Dear Casy, you can tell a blind man about the absence of oil in the soup but you can’t tell him about the absence of salt in the same soup. The success or otherwise of FG’s battle against insecurity can be seen even by a blind man. FG’s claim of success is more of propaganda, which aims at self-aggrandizement, image laundering and deceit of the gullible public. This is so because every day people are mowed down or kidnapped in droves, especially in the North-West flank of the country. Suggestion: War is not won on television, radio or on the pages of newspapers. FG should re-strategise, do less of talking and more of action for optimal results.

-Steve Okoye, Awka, 08036630731.        

Casmir, prayers to God are good because one recognizes the miraculous power of the supremacy of the Almighty God in every situation. However, the person who offers the prayers must have faith in the supremacy of the Supreme Being. And to have faith means that the person must observe all the commandments of the Supreme Being. Unfortunately, a leader who decides to offer 95% of what belongs to a nation to his own people, allows his people to terrorize other people and yet not punished by the law can’t be expecting a positive response from such prayers. Buhari should expect God to answer his prayers when he creates functional jobs, restructures Nigeria, builds industries, allows State Police, eschews religious and ethnic bias.

-Pharm. Okwuchukwu Njike, +234 803 885 4922

DearCasmir, the war against insecurity should not be channelled only against the shooting and bombing experienced. Social insecurity should also be fought through financial economy. We also address social protection for the girl child and woman by ending rape, wife beating, persuaded and ‘arrangee’ marriage and grant free education to all women from cradle to first degree.

– Cletus Frenchman, Enugu. +2349095385215

Casmir on the 27th of Oct. 1999, Zamfara and 11 other states in the north pressed the self-destruct button when they introduced Sharia due to their intolerant attitude to a newly elected Christian-led government in the person of Obasanjo. I told a friend back then that by this act the north had murdered sleep of which later events have vindicated me. This University of Sharia now has faculty of Boko Haram with strong departments of bandits and herdsmen. PMB’s manifest righteousness is questionable. Until they recognise the secularity of the Nigerian nation, state police will not solve their challenges. 

-Mike, Mushin Lagos, +2348161114572

DearCasy, Buhari’s prayers over Nigeria’s security challenges is akin to a man who set his father’s house on fire to hurt his brothers and sisters and rushed to fire fighters to help him put off the inferno. Buhari assumed office and handed the country over to his Fulani kinsmen both here and other parts of Africa to take over our ancestral lands that resulted in the present security quagmire. Almighty doesn’t answer Buhari type of prayers. He has to repent before his prayer request. He is the architect of our current misfortune.

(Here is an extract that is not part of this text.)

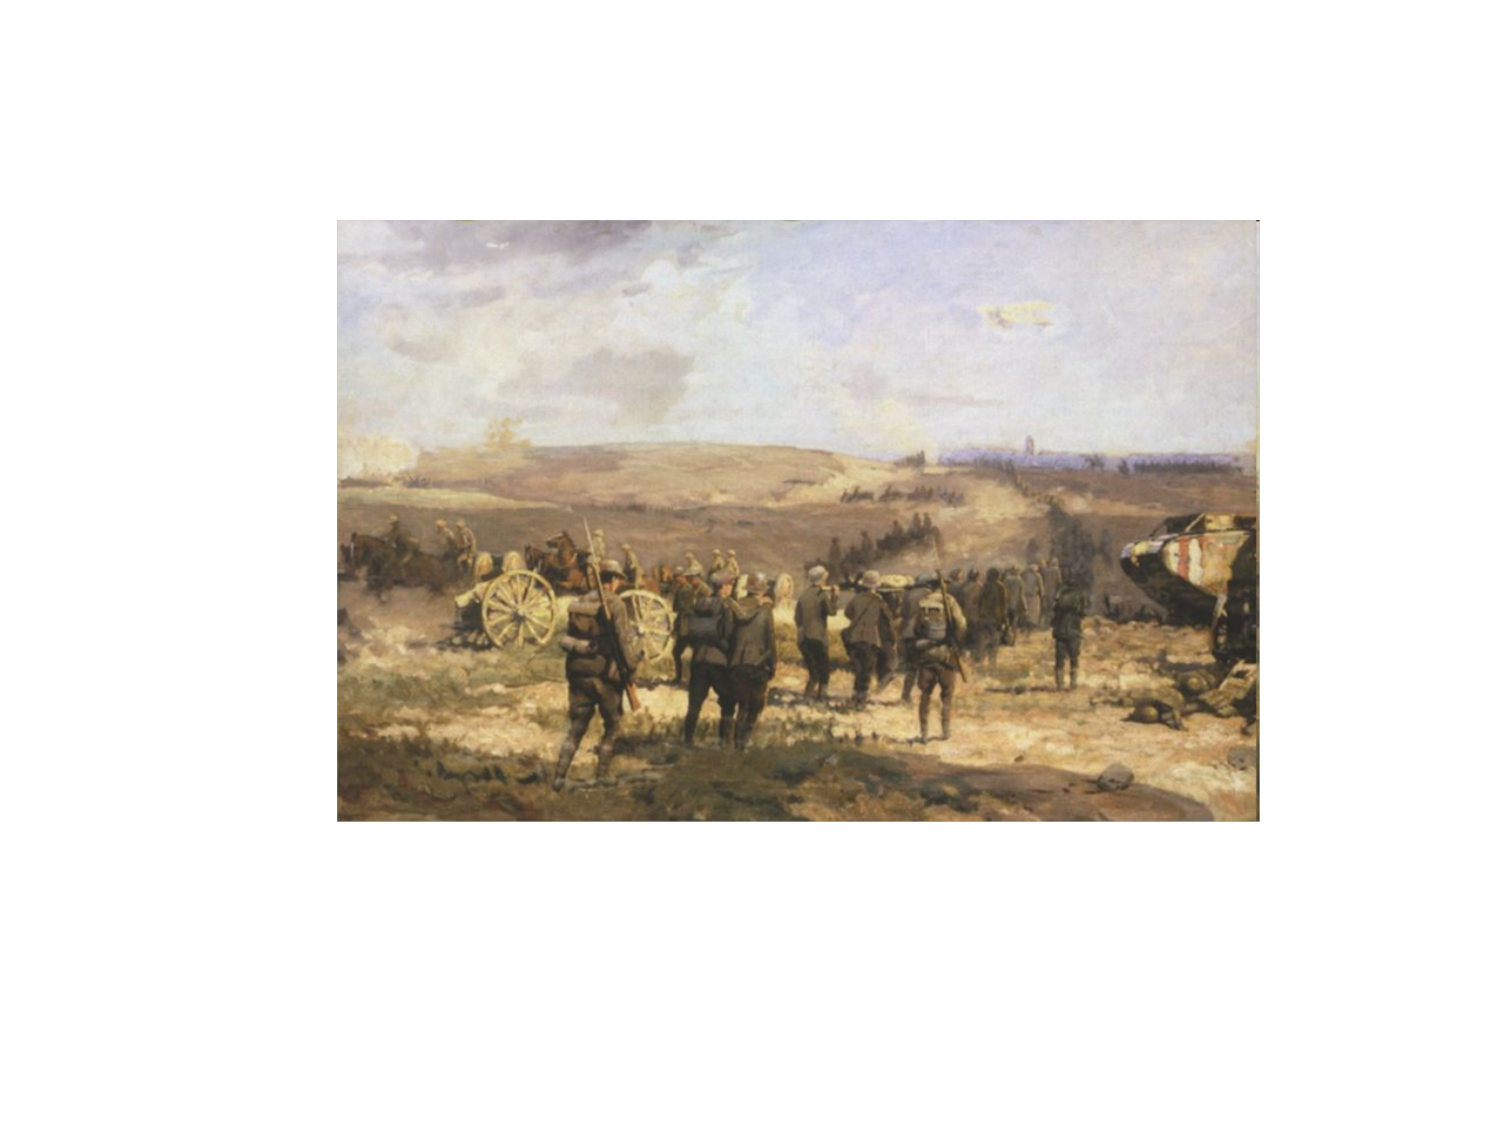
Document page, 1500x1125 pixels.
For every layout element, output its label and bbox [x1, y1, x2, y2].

picture [336, 219, 1261, 823]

-Eze Chima C. Lagos, +2347036225495

It’s biblical that faith without one’s belief and work is dead. The solution to Nigeria’s recurring security challenges must not be left to the vagaries of fate. On state police, there may be some salient points against it, namely its possible misapplication or use by state governors against their political opponents and pursuit of other personal agenda. But the merits of a state police that is founded on a solid legislation that prevents its abuse far outweigh its demerits. State police remains an integral aspect of a true federal setting, and indeed a veritable tool that can be used to stem the tide of insecurity at the state and grassroots levels.

-Edet Essien Esq. Cal South, 08037952470

Prayer without hard work is waste of time because God answers prayers if there is something on the table.